University of Vermont and State Agricultural College
The Role of a Mutation in Histidyl-tRNA Synthetase in Usher-like Syndrome Deafness

An Usher-like syndrome, comprising deafness, blindness, and fever-induced hallucinations was recently discovered, caused by recessive inheritance of a mutation in histidyl-tRNA synthetase (HARS). The HARS enzyme is required for protein production in cells: it attaches the amino acid histidine to a transfer ribonucleic acid (RNA) molecule which activates and transports the amino acid to the ribosome for protein synthesis. We will measure the effects of this mutation on the molecules required for protein synthesis. Preliminary results suggest HARS may be chemically modified by the cell, and that mutant HARS is modified differently, which is evidence HARS may have roles in the cell separate from its known function in protein synthesis. We additionally propose to determine the interactions of HARS and mutant HARS with other cellular proteins, specifically in cells derived from embryonic mouse inner ears, as a first step in elucidating a different role for HARS in hearing.

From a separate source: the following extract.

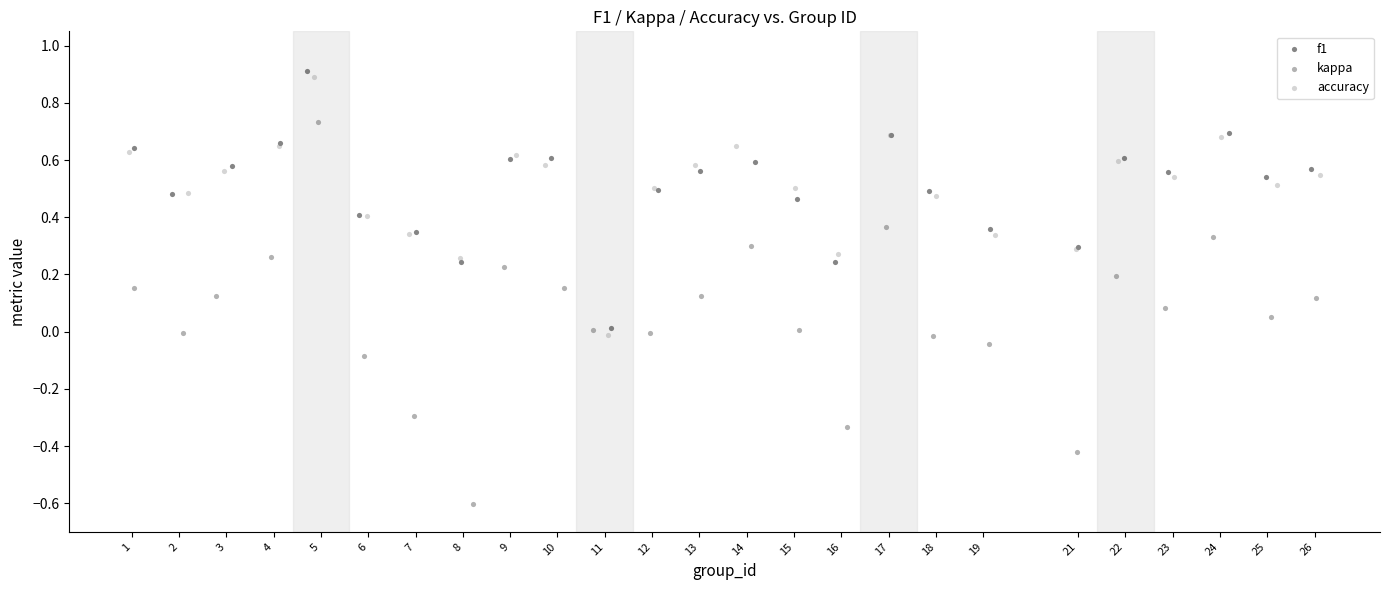

What are all the series names shown in the legend?

f1, kappa, accuracy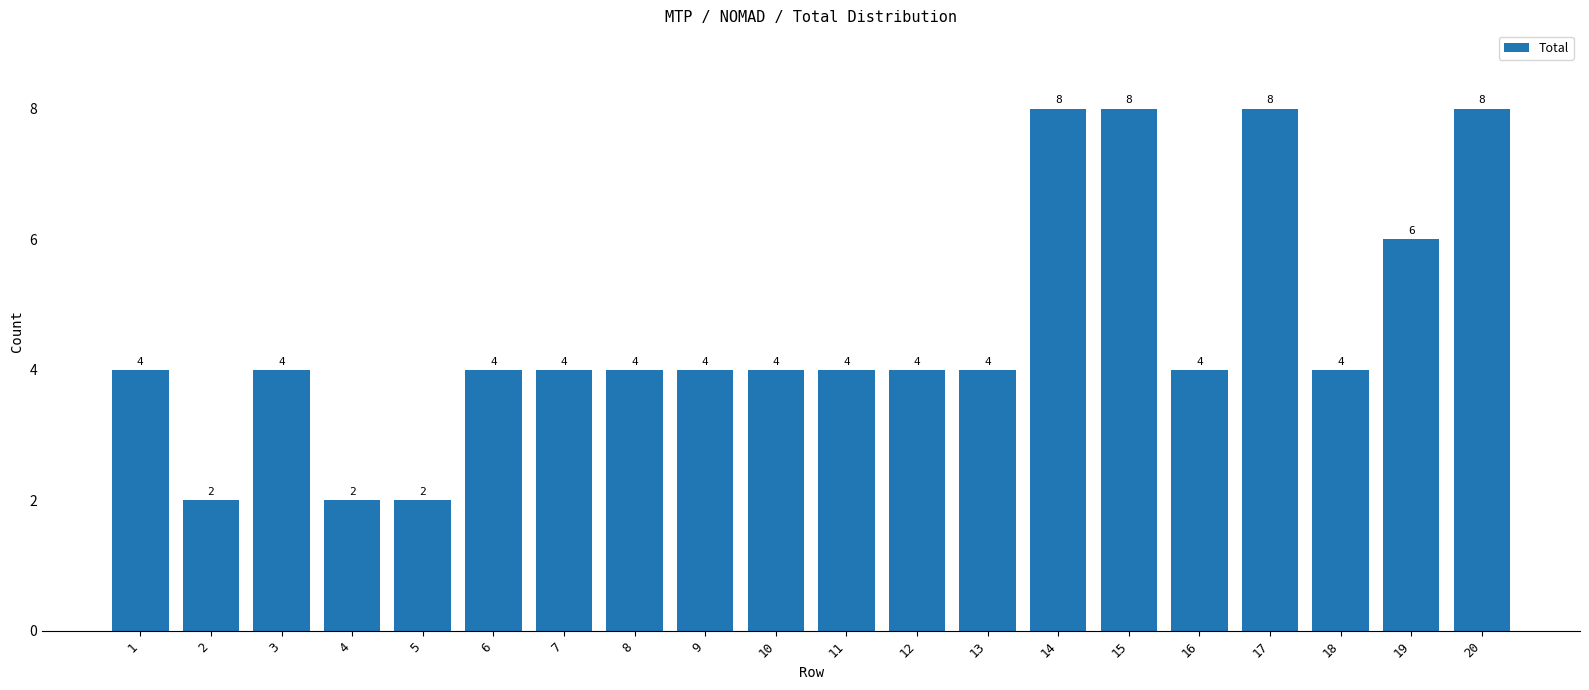

The chart shows a value of 9 at 19. True or false?

False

Research area: Usher and Usher-like syndrome deafness

Long-term goal of research: Our long term goal is to describe the specific role HARS, and the HARS mutation, plays in sensory cell development and maintenance. With a greater understanding of the proteome - the expressed proteins and protein interactions of a cell - during different stages of development of affected cells, we hope to discover more potential avenues for therapy to prevent or alleviate symptoms of Usher and Usher-like syndromes.

University of Utah
Understanding the function of PDZD7 in hair cells

Usher syndrome is a devastating genetic disease affecting both hearing and vision. It is the leading genetic cause of combined deafness and blindness in the world. Usher syndrome is clinically and genetically heterozygous. It is classified into three clinical types according to the severity of hearing and vestibular symptoms. Zou's studies focus on type 2, which is the dominant form of Usher syndrome and characterized by congenital moderate degree of hearing loss, normal vestibular function, and retinitis pigmentosa. PDZD7 was recently reported to exacerbate the symptoms and contribute the digenic form of Usher syndrome type 2 when patients carry heterozygous PDZD7 mutations. Zou has successfully generated a Pdzd7 knockout mouse. Using this animal model, Zou plans to investigate the function of PDZD7 during hair bundle development in the cochlea. This study will be significant for the future diagnosis and treatments for Usher syndrome type 2.